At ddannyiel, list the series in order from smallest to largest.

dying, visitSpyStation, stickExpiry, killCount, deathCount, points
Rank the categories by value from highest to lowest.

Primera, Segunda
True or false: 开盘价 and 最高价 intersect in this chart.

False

Task prompt:
Copy the records above verbatim, reproducing every line character for character.

Your solution:
At ddannyiel, list the series in order from smallest to largest.

dying, visitSpyStation, stickExpiry, killCount, deathCount, points
Rank the categories by value from highest to lowest.

Primera, Segunda
True or false: 开盘价 and 最高价 intersect in this chart.

False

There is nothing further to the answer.